SINGAPORE — APEC’s 21 member economies improved the ease of doing business in the Asia-Pacific by 8.2 percent between 2009 and 2011, exceeding their five percent target for the period and paving the way for greater economic activity in the region.
The findings were revealed in the new 2012 APEC Economic Policy Report, released on 4 October, which assesses member economies’ progress in implementing the APEC Ease of Doing Business Initiative adopted in 2009. The Initiative’s goal is to foster a 25 percent more favourable business environment in the Asia-Pacific region by 2015.
“APEC economies and stakeholders continue to work together to make doing business throughout the region cheaper, faster and easier,” said Raymond Greene, Chair of the APEC Economic Committee which produced the report.
“Capacity building and best practice exchange within APEC are advancing regulatory reforms to these ends.”
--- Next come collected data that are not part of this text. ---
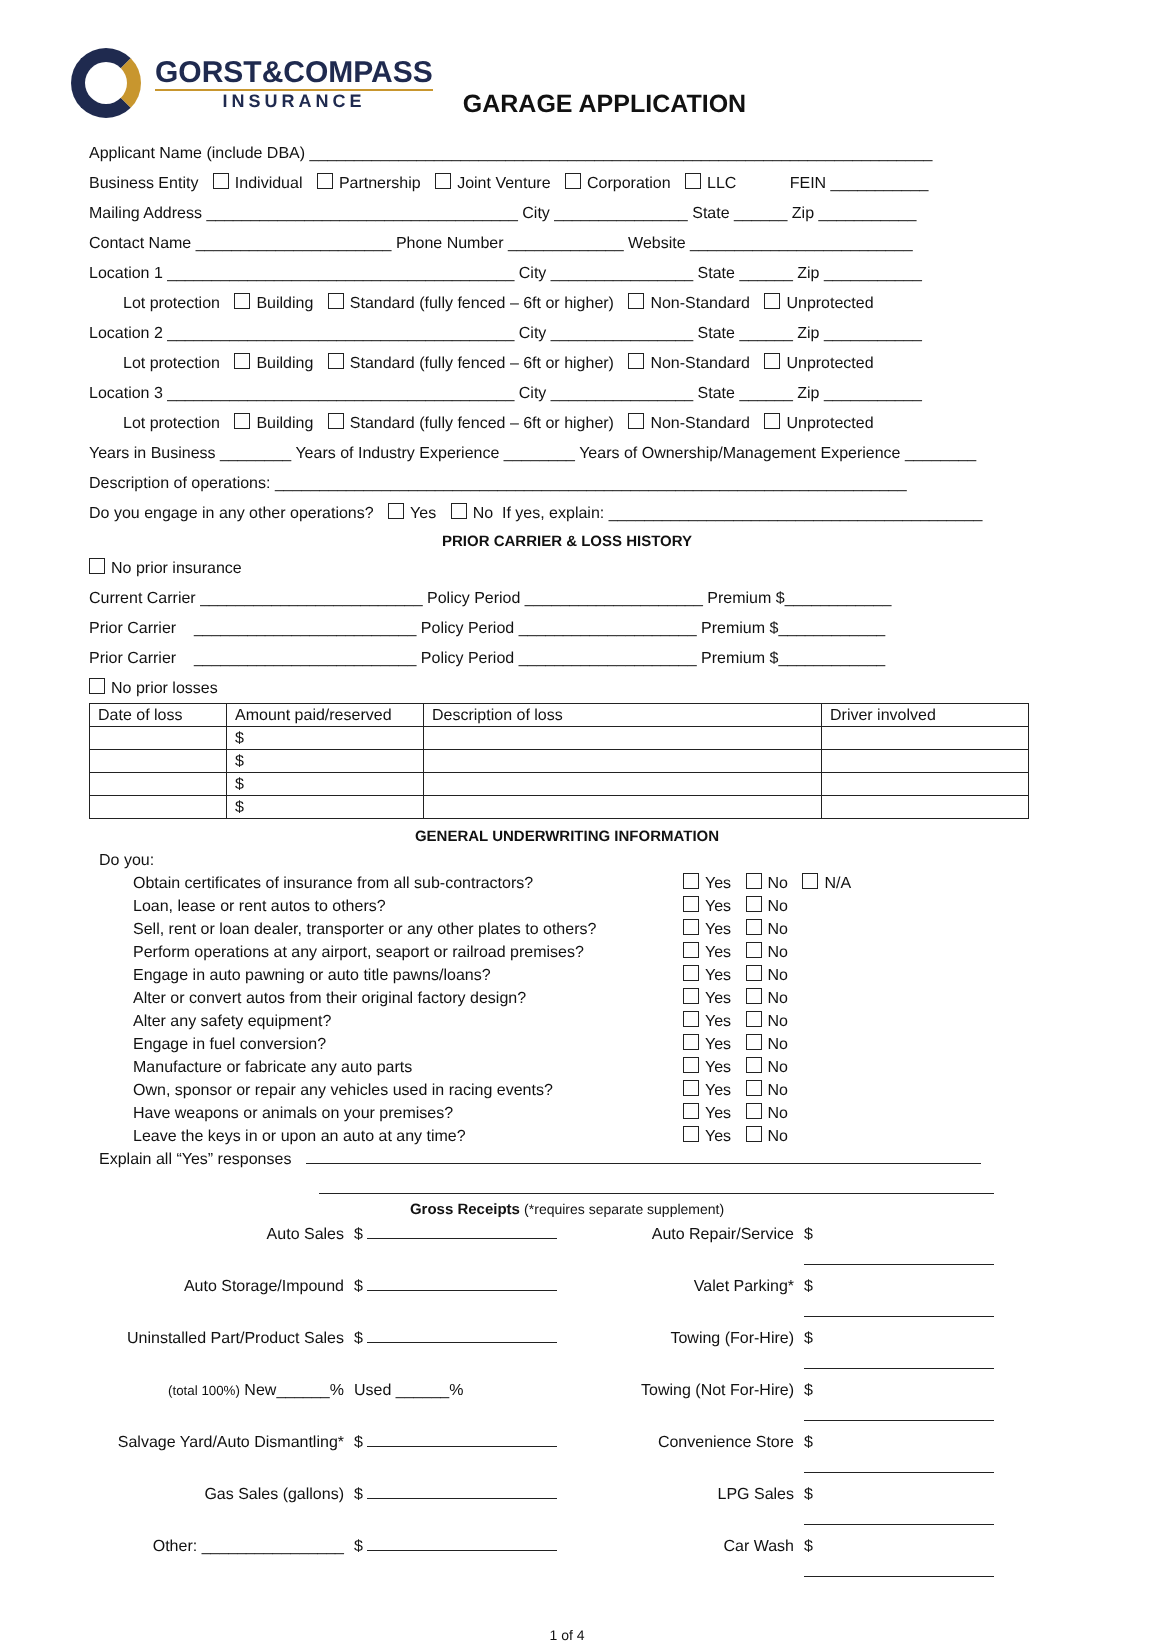GORST&COMPASS
INSURANCE
GARAGE APPLICATION
Applicant Name (include DBA) ______________________________________________________________________
Business Entity Individual Partnership Joint Venture Corporation LLC FEIN ___________
Mailing Address ___________________________________ City _______________ State ______ Zip ___________
Contact Name ______________________ Phone Number _____________ Website _________________________
Location 1 _______________________________________ City ________________ State ______ Zip ___________
Lot protection Building Standard (fully fenced – 6ft or higher) Non-Standard Unprotected
Location 2 _______________________________________ City ________________ State ______ Zip ___________
Lot protection Building Standard (fully fenced – 6ft or higher) Non-Standard Unprotected
Location 3 _______________________________________ City ________________ State ______ Zip ___________
Lot protection Building Standard (fully fenced – 6ft or higher) Non-Standard Unprotected
Years in Business ________ Years of Industry Experience ________ Years of Ownership/Management Experience ________
Description of operations: _______________________________________________________________________
Do you engage in any other operations? Yes No If yes, explain: __________________________________________
PRIOR CARRIER & LOSS HISTORY
No prior insurance
Current Carrier _________________________ Policy Period ____________________ Premium $____________
Prior Carrier _________________________ Policy Period ____________________ Premium $____________
Prior Carrier _________________________ Policy Period ____________________ Premium $____________
No prior losses
| Date of loss | Amount paid/reserved | Description of loss | Driver involved |
| --- | --- | --- | --- |
| | $ | | |
| | $ | | |
| | $ | | |
| | $ | | |
GENERAL UNDERWRITING INFORMATION
Do you:
Obtain certificates of insurance from all sub-contractors? Yes No N/A
Loan, lease or rent autos to others? Yes No
Sell, rent or loan dealer, transporter or any other plates to others? Yes No
Perform operations at any airport, seaport or railroad premises? Yes No
Engage in auto pawning or auto title pawns/loans? Yes No
Alter or convert autos from their original factory design? Yes No
Alter any safety equipment? Yes No
Engage in fuel conversion? Yes No
Manufacture or fabricate any auto parts Yes No
Own, sponsor or repair any vehicles used in racing events? Yes No
Have weapons or animals on your premises? Yes No
Leave the keys in or upon an auto at any time? Yes No
Explain all “Yes” responses
Gross Receipts (*requires separate supplement)
Auto Sales
$
Auto Repair/Service
$
Auto Storage/Impound
$
Valet Parking*
$
Uninstalled Part/Product Sales
$
Towing (For-Hire)
$
(total 100%) New______%
Used ______%
Towing (Not For-Hire)
$
Salvage Yard/Auto Dismantling*
$
Convenience Store
$
Gas Sales (gallons)
$
LPG Sales
$
Other: ________________
$
Car Wash
$
1 of 4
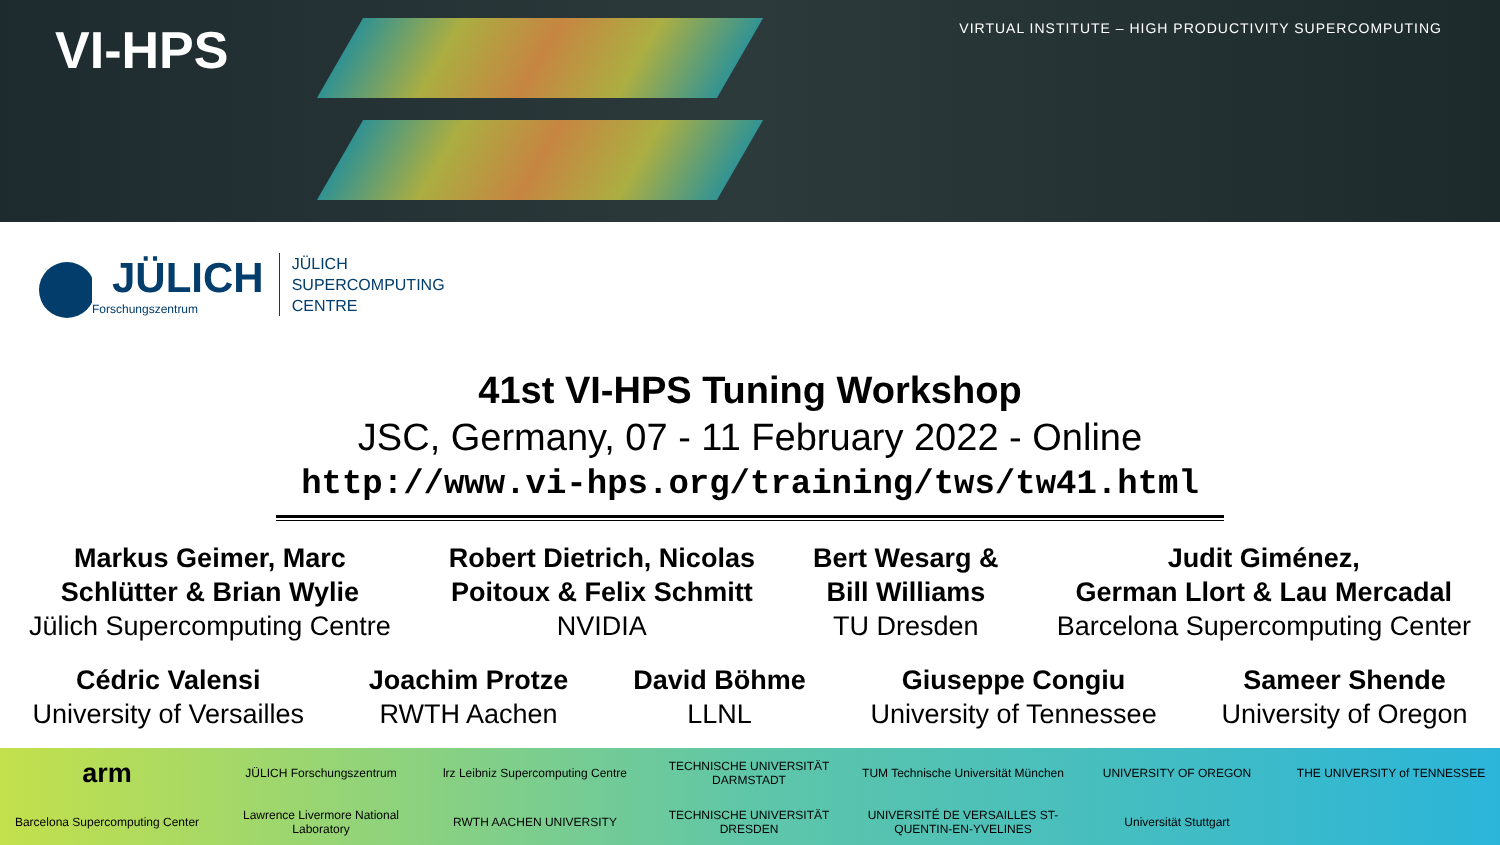VI-HPS
VIRTUAL INSTITUTE – HIGH PRODUCTIVITY SUPERCOMPUTING
JÜLICH
Forschungszentrum
JÜLICH
SUPERCOMPUTING
CENTRE
41st VI-HPS Tuning Workshop
JSC, Germany, 07 - 11 February 2022 - Online
http://www.vi-hps.org/training/tws/tw41.html
Markus Geimer, Marc
Schlütter & Brian Wylie
Jülich Supercomputing Centre
Robert Dietrich, Nicolas
Poitoux & Felix Schmitt
NVIDIA
Bert Wesarg &
Bill Williams
TU Dresden
Judit Giménez,
German Llort & Lau Mercadal
Barcelona Supercomputing Center
Cédric Valensi
University of Versailles
Joachim Protze
RWTH Aachen
David Böhme
LLNL
Giuseppe Congiu
University of Tennessee
Sameer Shende
University of Oregon
arm JÜLICH Forschungszentrum lrz Leibniz Supercomputing Centre TECHNISCHE UNIVERSITÄT DARMSTADT TUM Technische Universität München UNIVERSITY OF OREGON THE UNIVERSITY of TENNESSEE Barcelona Supercomputing Center Lawrence Livermore National Laboratory RWTH AACHEN UNIVERSITY TECHNISCHE UNIVERSITÄT DRESDEN UNIVERSITÉ DE VERSAILLES ST-QUENTIN-EN-YVELINES Universität Stuttgart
The Ease of Doing Business Initiative’s five priority areas include starting a business, dealing with construction permits, getting credit, trading across borders and enforcing contracts.
“The progress being made towards achieving APEC economies’ ease of doing business goals is significant, particularly in certain areas such as starting a business which has advanced the most in average terms,” said Dr Denis Hew, Director of the APEC Policy Support Unit which assisted in the report’s preparation.
Between 2009 and 2011, the median time to start a business in the APEC region fell 56.5 percent, from 23 to 10 days. By contrast, it fell only 12.5 percent for the rest of the world, from 20 to 18 days.
Member economies have also made considerable inroads in making trading across borders more cost effective, Dr Hew noted.
In 2011, the average cost to export a container in the APEC region was US$835, 44 percent cheaper than the US$1,486 amount for the rest of the world. And to import a container in the region it was 49 percent cheaper at US$896 compared to US$1,768 elsewhere.
“While APEC economies have clearly improved the business environment in the Asia Pacific there is still much more to be done on an individual and collective basis,” Dr Hew said. “This includes smoothing out the unevenness of progress across the region, for example, in dealing with construction permits and getting credit.”
APEC’s ease of doing business performance was evaluated based on the World Bank’s Doing Business data set.